Nexus: An Open-Source AI Router for Governance, Control and Observability

86 mitchwainer 23 8/12/2025, 2:41:12 PM nexusrouter.com ↗

Comments (23)

mitchwainer · 20h ago
Grafbase just launched Nexus, an open-source AI Router that unifies MCP servers and LLMs through a single endpoint. Designed for enterprise-grade governance, control, and observability, Nexus helps teams manage AI complexity, enforce policies, and monitor performance across their entire stack. Built to work with any MCP server or LLM provider out-of-the-box, Nexus is designed for developers who want to integrate AI with the same rigor as production APIs.
CptanPanic · 19h ago
Sounds like litellm which I use, I wonder how it compares?
vid · 19h ago
There is also https://github.com/maximhq/bifrost which apparently overcomes some performance issues of litellm and is easy to get going.
tomhoule · 18h ago
Yeah they definitely belong in the same space. Nexus is an LLM Gateway, but early on, the focus has been on MCP: aggregation, authentication, and a smart approach to tool selection. There is that paper, and a lot of anecdotal evidence, pointing to LLMs not coping well with a selection of tools that is too large: https://arxiv.org/html/2411.09613v1

So Nexus takes a tool search based approach to solving that, among other cool things.

Disclaimer: I don't work on Nexus directly, but I do work at Grafbase.

fbjork · 19h ago
Founder of Grafbase here.

Here are a few key differentiators vs LiteLLM today:

- Nexus does MCP server aggregation and LLM routing - LiteLLM only does LLM routing

- The Nexus router is a standalone binary that can run with minimal TOML configuration and optionally Redis - LiteLLM is a whole package with dashboard, database etc.

- Nexus is written in Rust - LiteLLM is written in Python

That said, LiteLLM is an impressive project, but we're just getting started with Nexus so stay tuned for a steady barrage of feature launches the coming months:)

SparkyMcUnicorn · 18h ago
What's the difference between "MCP Server Aggregation" and the litellm_proxy endpoint described here?

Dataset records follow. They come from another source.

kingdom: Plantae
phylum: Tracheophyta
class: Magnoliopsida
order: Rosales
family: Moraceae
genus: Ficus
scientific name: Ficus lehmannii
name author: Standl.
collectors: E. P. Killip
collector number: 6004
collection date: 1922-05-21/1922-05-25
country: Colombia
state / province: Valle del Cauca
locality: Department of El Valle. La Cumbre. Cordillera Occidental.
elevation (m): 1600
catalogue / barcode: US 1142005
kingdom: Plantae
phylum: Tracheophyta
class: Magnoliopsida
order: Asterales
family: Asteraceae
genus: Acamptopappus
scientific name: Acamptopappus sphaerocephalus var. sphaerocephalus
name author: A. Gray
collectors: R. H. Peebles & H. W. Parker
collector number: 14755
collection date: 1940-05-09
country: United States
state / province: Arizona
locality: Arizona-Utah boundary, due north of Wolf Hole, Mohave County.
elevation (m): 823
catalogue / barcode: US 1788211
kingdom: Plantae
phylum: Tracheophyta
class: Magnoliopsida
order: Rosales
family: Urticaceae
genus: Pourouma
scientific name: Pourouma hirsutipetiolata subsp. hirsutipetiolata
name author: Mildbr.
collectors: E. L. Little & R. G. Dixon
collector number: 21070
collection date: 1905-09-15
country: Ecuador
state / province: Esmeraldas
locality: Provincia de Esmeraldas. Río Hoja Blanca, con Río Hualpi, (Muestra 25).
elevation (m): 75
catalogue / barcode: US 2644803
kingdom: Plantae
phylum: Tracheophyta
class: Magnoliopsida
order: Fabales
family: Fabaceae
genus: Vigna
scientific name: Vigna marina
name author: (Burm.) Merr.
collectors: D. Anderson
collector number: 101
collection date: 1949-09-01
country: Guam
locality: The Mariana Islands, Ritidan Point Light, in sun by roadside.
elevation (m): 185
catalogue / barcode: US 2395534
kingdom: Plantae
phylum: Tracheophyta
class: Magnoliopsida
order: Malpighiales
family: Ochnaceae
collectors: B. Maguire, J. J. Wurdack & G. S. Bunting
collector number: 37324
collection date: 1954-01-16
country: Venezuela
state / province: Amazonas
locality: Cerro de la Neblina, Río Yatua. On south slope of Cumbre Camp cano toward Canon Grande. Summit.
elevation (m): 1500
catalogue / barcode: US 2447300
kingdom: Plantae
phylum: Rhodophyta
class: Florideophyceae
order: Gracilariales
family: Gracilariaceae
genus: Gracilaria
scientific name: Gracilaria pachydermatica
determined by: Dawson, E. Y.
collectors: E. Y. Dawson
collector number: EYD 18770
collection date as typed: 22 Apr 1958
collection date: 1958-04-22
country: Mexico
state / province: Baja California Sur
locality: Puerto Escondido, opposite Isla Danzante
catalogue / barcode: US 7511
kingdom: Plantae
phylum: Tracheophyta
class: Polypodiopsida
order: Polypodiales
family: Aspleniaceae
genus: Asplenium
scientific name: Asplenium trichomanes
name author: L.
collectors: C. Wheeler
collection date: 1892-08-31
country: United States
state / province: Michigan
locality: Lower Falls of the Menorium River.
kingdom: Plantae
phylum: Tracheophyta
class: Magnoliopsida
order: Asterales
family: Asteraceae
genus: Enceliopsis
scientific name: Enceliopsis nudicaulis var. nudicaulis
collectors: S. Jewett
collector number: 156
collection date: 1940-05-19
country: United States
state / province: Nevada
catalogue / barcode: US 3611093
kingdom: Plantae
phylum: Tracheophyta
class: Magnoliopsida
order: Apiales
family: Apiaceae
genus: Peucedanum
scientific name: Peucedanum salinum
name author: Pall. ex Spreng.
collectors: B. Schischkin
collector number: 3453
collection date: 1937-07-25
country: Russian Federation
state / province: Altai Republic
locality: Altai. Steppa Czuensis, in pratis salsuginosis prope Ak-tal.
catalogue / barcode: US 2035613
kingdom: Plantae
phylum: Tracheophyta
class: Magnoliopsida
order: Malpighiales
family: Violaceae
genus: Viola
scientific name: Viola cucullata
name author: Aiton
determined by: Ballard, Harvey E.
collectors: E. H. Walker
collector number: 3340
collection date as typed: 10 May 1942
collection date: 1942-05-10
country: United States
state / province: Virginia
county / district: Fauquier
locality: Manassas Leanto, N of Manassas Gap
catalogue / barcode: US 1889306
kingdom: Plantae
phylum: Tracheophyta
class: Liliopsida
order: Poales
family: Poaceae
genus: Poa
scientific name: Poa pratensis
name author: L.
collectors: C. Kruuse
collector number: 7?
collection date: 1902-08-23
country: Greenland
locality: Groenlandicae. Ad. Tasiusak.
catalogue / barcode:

https://docs.litellm.ai/docs/mcp

tomhoule · 17h ago
The main difference is that while you can get Nexus to list all tools, by default the LLM accesses tools by semantic search — Nexus returns only the relevant tools for the what the LLM is trying to accomplish. Also, Nexus speaks MCP to the LLM, it doesn't translate like litellm_proxy seems to do (I wasn't familiar with it previously).
altcognito · 8h ago
johntash · 10h ago
It looks like you're planning on monetizing this (which is totally fine!), do you have any plans on what the enterprise version would do differently?
echelon · 9h ago
And isn't OpenRouter already open source?
evolve2k · 19h ago
As in Torment Nexus? Wow.
fbjork · 19h ago
Ha
makita34 · 17h ago
Seems quite similar to the commercial nexos.ai platform, which also focuses on routing, governance, and observability for AI workloads, but as a proprietary solution rather than open source
fbjork · 17h ago
From what I can tell they don’t offer a self-hosted router?
mbrumlow · 19h ago
I thought it was a phone :/, for developers.
fbjork · 19h ago
That phone was discontinued:)
bentogrizz · 19h ago
This is cool
fbjork · 19h ago
What are you building?
owenthejumper · 18h ago
Another proxy?
fbjork · 16h ago
MCP aggregation is one of the big differentiators
barbazoo · 11h ago
I'm curious, what issue does that solve? I'm only working on agents that make tool calls via HTTP in a home baked way but I can't imagine how resolving the tools from 2 MCP servers is harder than 1.
fbjork · 2h ago
The issue is when you have many MCP tools the context becomes too large for the LLM. So Nexus indexes all the tools and lets you search for the right tool and then execute it.
barbazoo · 11h ago
> There is no problem that can't be solved by another level of indirection.